Assignment
Keep the pictures out. Restate the entries below word for word.

===== Input material

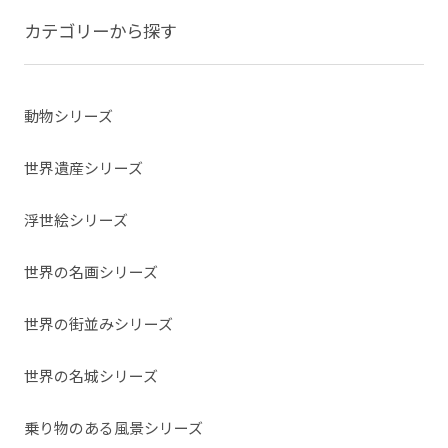
カテゴリーから探す
動物シリーズ
世界遺産シリーズ
浮世絵シリーズ
世界の名画シリーズ
世界の街並みシリーズ
世界の名城シリーズ
乗り物のある風景シリーズ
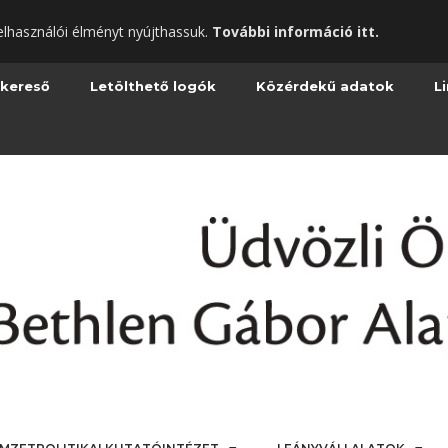
elhasználói élményt nyújthassuk.
További információ itt.
 kereső
Letölthető logók
Közérdekű adatok
L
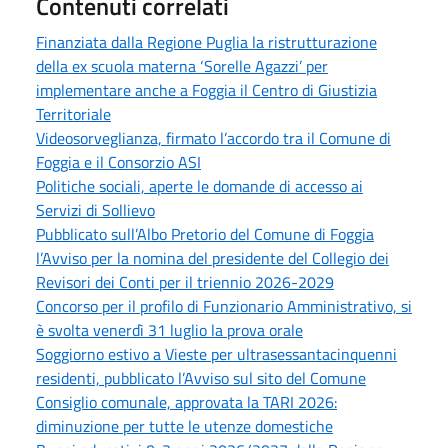
Contenuti correlati
Finanziata dalla Regione Puglia la ristrutturazione
della ex scuola materna ‘Sorelle Agazzi’ per
implementare anche a Foggia il Centro di Giustizia
Territoriale
Videosorveglianza, firmato l’accordo tra il Comune di
Foggia e il Consorzio ASI
Politiche sociali, aperte le domande di accesso ai
Servizi di Sollievo
Pubblicato sull’Albo Pretorio del Comune di Foggia
l’Avviso per la nomina del presidente del Collegio dei
Revisori dei Conti per il triennio 2026-2029
Concorso per il profilo di Funzionario Amministrativo, si
è svolta venerdì 31 luglio la prova orale
Soggiorno estivo a Vieste per ultrasessantacinquenni
residenti, pubblicato l’Avviso sul sito del Comune
Consiglio comunale, approvata la TARI 2026:
diminuzione per tutte le utenze domestiche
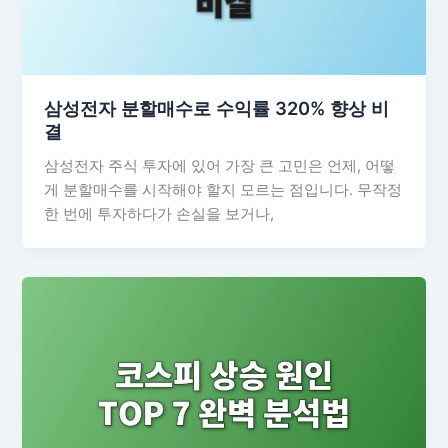
삼성전자 분할매수로 수익률 320% 향상 비
결
삼성전자 주식 투자에 있어 가장 큰 고민은 언제, 어떻
게 분할매수를 시작해야 할지 모르는 점입니다. 무작정
한 번에 투자하다가 손실을 보거나,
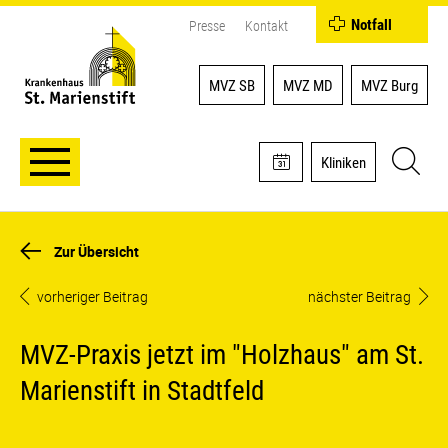
Notfall
Presse
Kontakt
MVZ SB
MVZ MD
MVZ Burg
Kliniken
Zur Übersicht
vorheriger Beitrag
nächster Beitrag
MVZ-Praxis jetzt im "Holzhaus" am St.
Marienstift in Stadtfeld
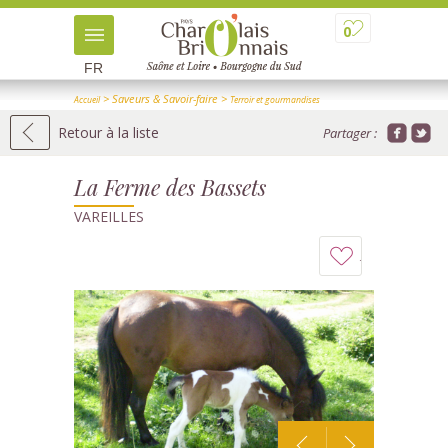
0
FR
> Saveurs & Savoir-faire
>
Accueil
Terroir et gourmandises
>
> Détail
Producteurs et visites de ferme
Retour à la liste
Partager :
La Ferme des Bassets
VAREILLES
Ajouter
à
mon
carnet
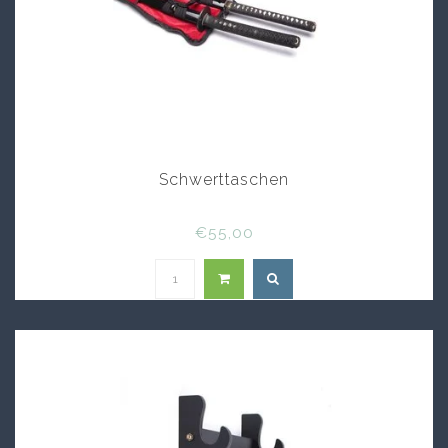
Schwerttaschen
€55,00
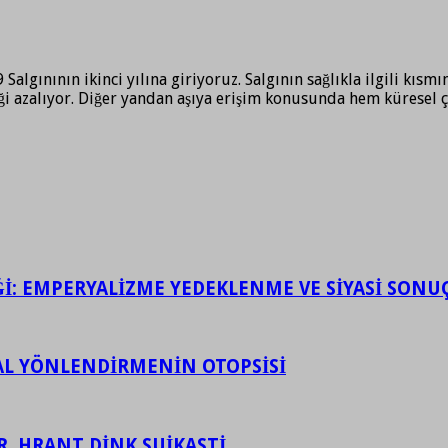
algınının ikinci yılına giriyoruz. Salgının sağlıkla ilgili kı
i azalıyor. Diğer yandan aşıya erişim konusunda hem küresel ç
İĞİ: EMPERYALİZME YEDEKLENME VE SİYASİ SONU
ASAL YÖNLENDİRMENİN OTOPSİSİ
R, HRANT DİNK SUİKASTİ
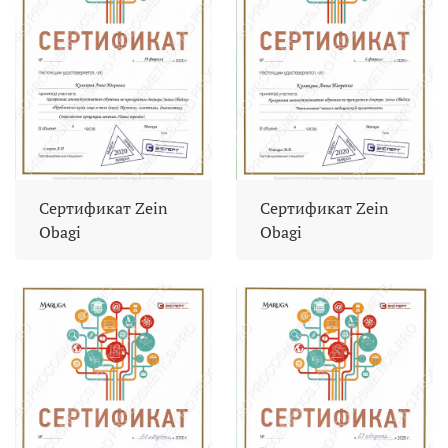
Сертификат Zein
Сертификат Zein
Obagi
Obagi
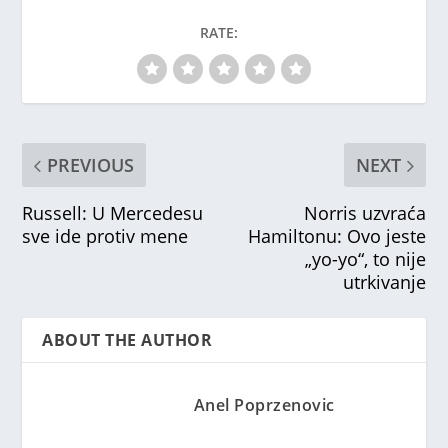
RATE:
PREVIOUS
NEXT
Russell: U Mercedesu
Norris uzvraća
sve ide protiv mene
Hamiltonu: Ovo jeste
„yo-yo“, to nije
utrkivanje
ABOUT THE AUTHOR
Anel Poprzenovic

==========

Answer section
カテゴリーから探す
動物シリーズ
世界遺産シリーズ
浮世絵シリーズ
世界の名画シリーズ
世界の街並みシリーズ
世界の名城シリーズ
乗り物のある風景シリーズ
elhasználói élményt nyújthassuk.
További információ itt.
 kereső
Letölthető logók
Közérdekű adatok
L
Contenuti correlati
Finanziata dalla Regione Puglia la ristrutturazione
della ex scuola materna ‘Sorelle Agazzi’ per
implementare anche a Foggia il Centro di Giustizia
Territoriale
Videosorveglianza, firmato l’accordo tra il Comune di
Foggia e il Consorzio ASI
Politiche sociali, aperte le domande di accesso ai
Servizi di Sollievo
Pubblicato sull’Albo Pretorio del Comune di Foggia
l’Avviso per la nomina del presidente del Collegio dei
Revisori dei Conti per il triennio 2026-2029
Concorso per il profilo di Funzionario Amministrativo, si
è svolta venerdì 31 luglio la prova orale
Soggiorno estivo a Vieste per ultrasessantacinquenni
residenti, pubblicato l’Avviso sul sito del Comune
Consiglio comunale, approvata la TARI 2026:
diminuzione per tutte le utenze domestiche
삼성전자 분할매수로 수익률 320% 향상 비
결
삼성전자 주식 투자에 있어 가장 큰 고민은 언제, 어떻
게 분할매수를 시작해야 할지 모르는 점입니다. 무작정
한 번에 투자하다가 손실을 보거나,
Notfall
Presse
Kontakt
MVZ SB
MVZ MD
MVZ Burg
Kliniken
Zur Übersicht
vorheriger Beitrag
nächster Beitrag
MVZ-Praxis jetzt im "Holzhaus" am St.
Marienstift in Stadtfeld
0
FR
> Saveurs & Savoir-faire
>
Accueil
Terroir et gourmandises
>
> Détail
Producteurs et visites de ferme
Retour à la liste
Partager :
La Ferme des Bassets
VAREILLES
Ajouter
à
mon
carnet
Schwerttaschen
€55,00
algınının ikinci yılına giriyoruz. Salgının sağlıkla ilgili kı
i azalıyor. Diğer yandan aşıya erişim konusunda hem küresel ç
İĞİ: EMPERYALİZME YEDEKLENME VE SİYASİ SONU
ASAL YÖNLENDİRMENİN OTOPSİSİ
R, HRANT DİNK SUİKASTİ
Сертификат Zein
Сертификат Zein
Obagi
Obagi
RATE:
PREVIOUS
NEXT
Russell: U Mercedesu
Norris uzvraća
sve ide protiv mene
Hamiltonu: Ovo jeste
„yo-yo“, to nije
utrkivanje
ABOUT THE AUTHOR
Anel Poprzenovic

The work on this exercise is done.